I remembered both husband and wife following a recent conversation with a friend, a friend who follows the Church's teaching on contraception even though she doesn't really see the difference between abstention during fertility and other methods of regulating birth. I tried to explain that there was an essential distinction between action (contraception) and inaction (abstinence during fertility). One did violence to the conjugal act, and one did not. She quickly tired of my talk of action; what mattered to her was the spirit of the thing -- in both cases, people were seeking to render conception impossible. Still, she obeyed, a marvel of humility in an age where people are loath to accept the possibility that their own understanding is not the measure of all things.

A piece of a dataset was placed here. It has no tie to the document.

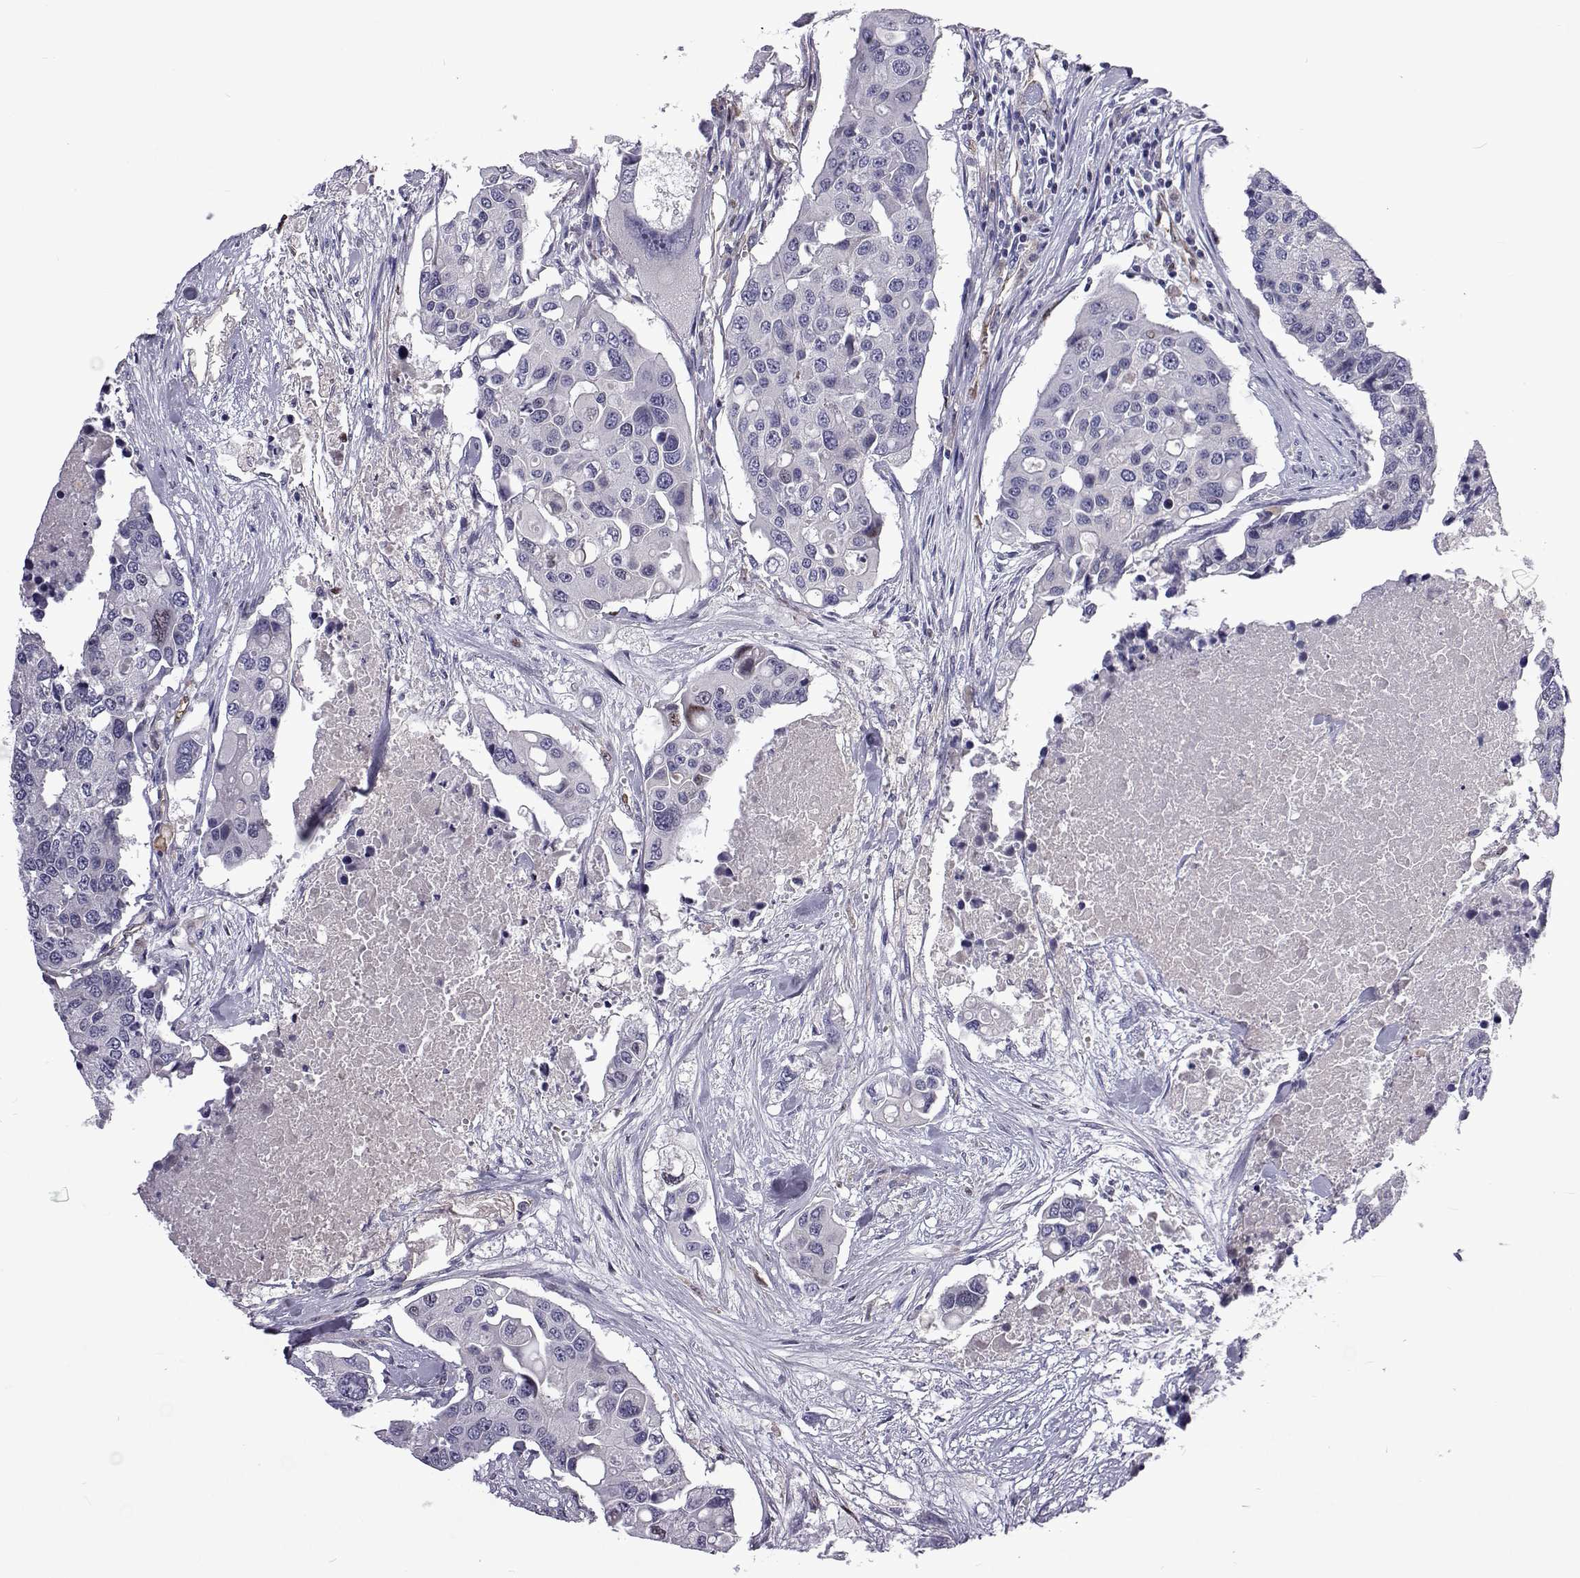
{"staining": {"intensity": "negative", "quantity": "none", "location": "none"}, "tissue": "colorectal cancer", "cell_type": "Tumor cells", "image_type": "cancer", "snomed": [{"axis": "morphology", "description": "Adenocarcinoma, NOS"}, {"axis": "topography", "description": "Colon"}], "caption": "IHC of human colorectal cancer displays no positivity in tumor cells. (DAB immunohistochemistry (IHC) visualized using brightfield microscopy, high magnification).", "gene": "TCF15", "patient": {"sex": "male", "age": 77}}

The aforementioned son-in-law could have learned something from my friend.

But the same conversation also revealed aspects of the woman, in this case with regard to fellatio. As long as it was not performed to avoid conception, my friend didn't see a problem with it. If conception was impossible due to the wife's period of infertility, what did it matter? Here again, the place where The Church Has No Business. When I tried to counter, she judged my argument "too technical."

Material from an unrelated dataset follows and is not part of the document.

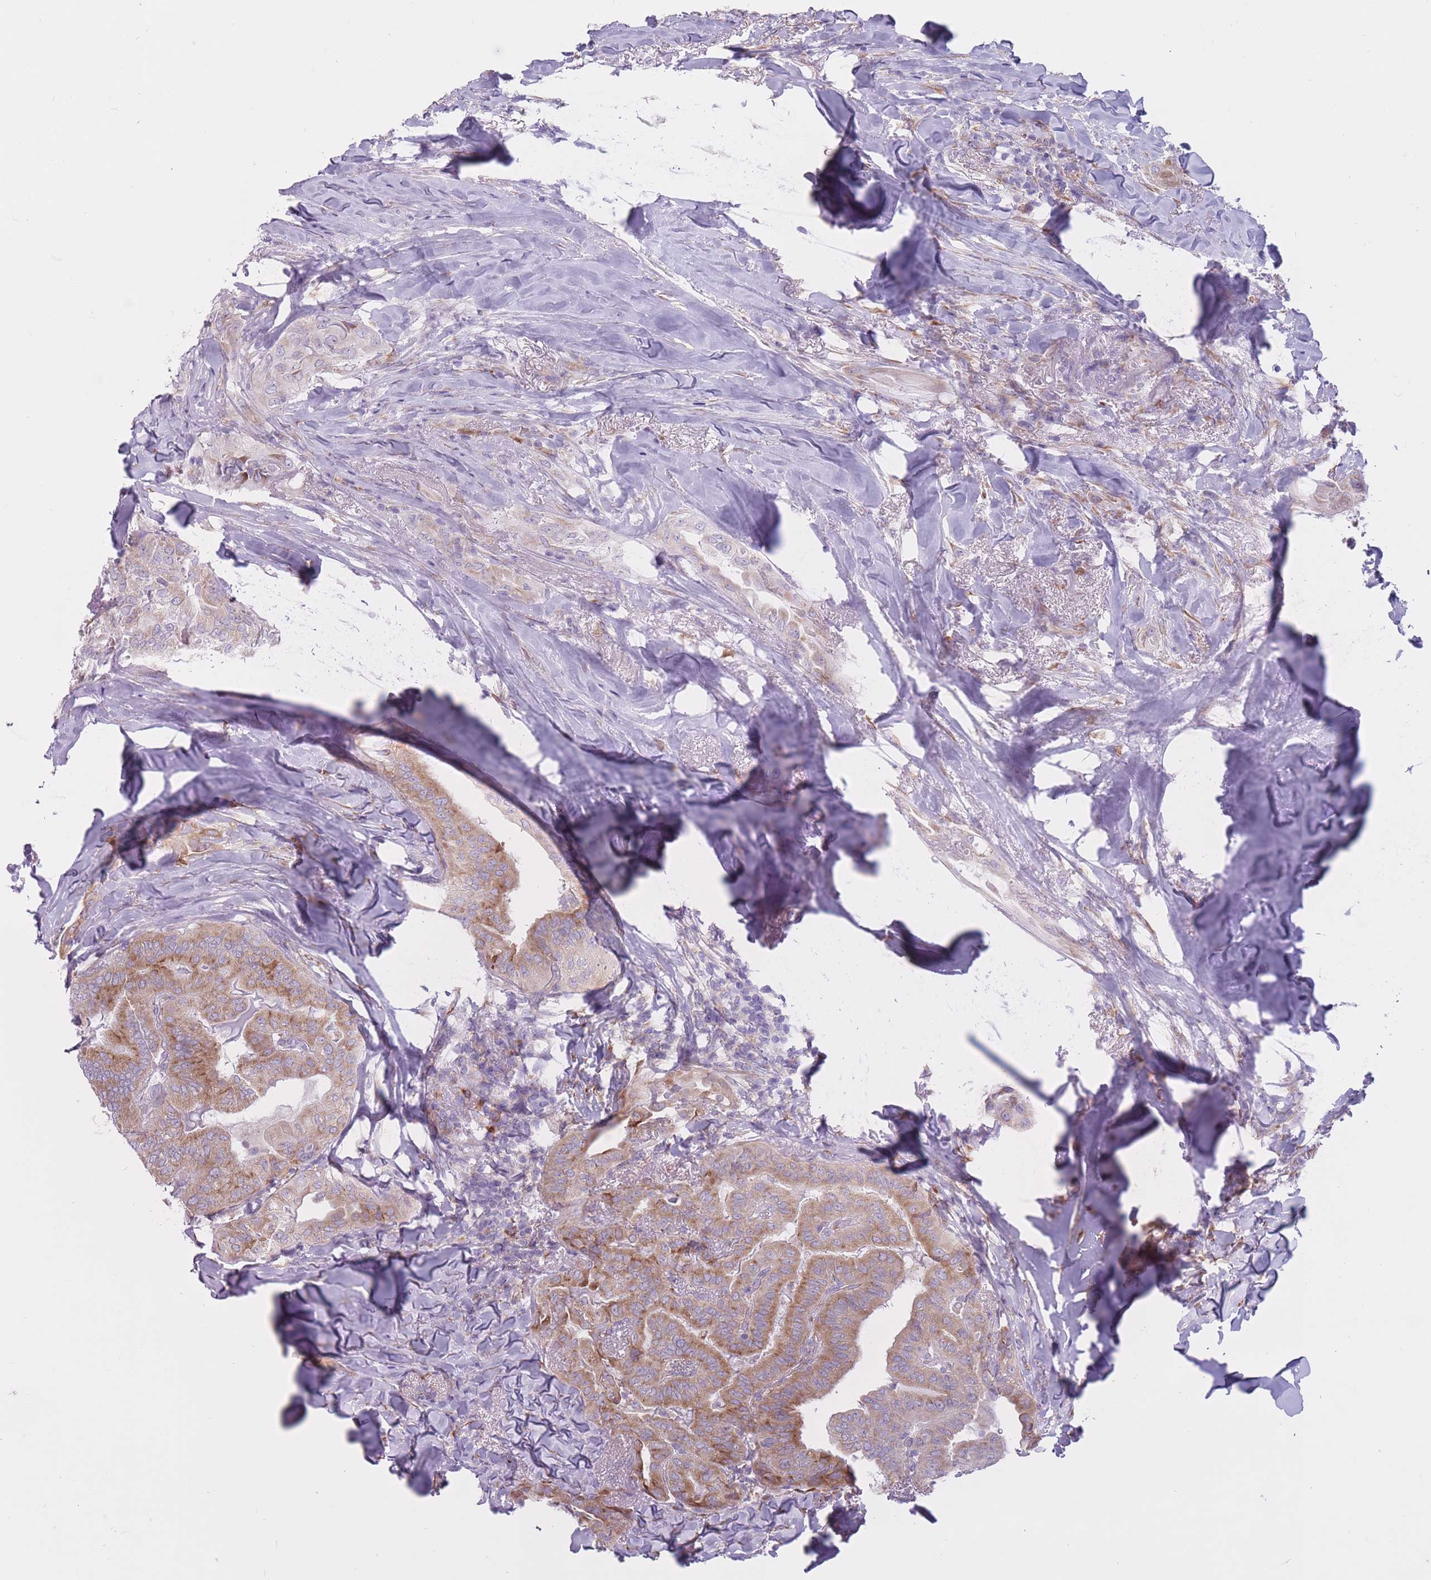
{"staining": {"intensity": "moderate", "quantity": "25%-75%", "location": "cytoplasmic/membranous"}, "tissue": "thyroid cancer", "cell_type": "Tumor cells", "image_type": "cancer", "snomed": [{"axis": "morphology", "description": "Papillary adenocarcinoma, NOS"}, {"axis": "topography", "description": "Thyroid gland"}], "caption": "Protein analysis of papillary adenocarcinoma (thyroid) tissue exhibits moderate cytoplasmic/membranous expression in about 25%-75% of tumor cells.", "gene": "RPL18", "patient": {"sex": "female", "age": 68}}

I asked my brother about her question, and it took him three rather dense paragraphs to respond fully -- too technical, indeed. Boiled way, way down, it read: "The Church forbids any acts that are not per se ordained toward conception. Intercourse on an infertile night is remotely ordained to conception, i.e., is not a frustration of the created order. Sperm are made to swim up the vagina and uterus to the egg, but sperm not succeeding in making it to eggs on their swim is a perfectly natural event. Sperm ending up in the digestive tract is, on the other hand, not a natural event."

I asked for my own clarification; I do not imagine my friend will find my brother's line more impressive than my own. These things have a way of sounding like so many words when the heart is elsewhere.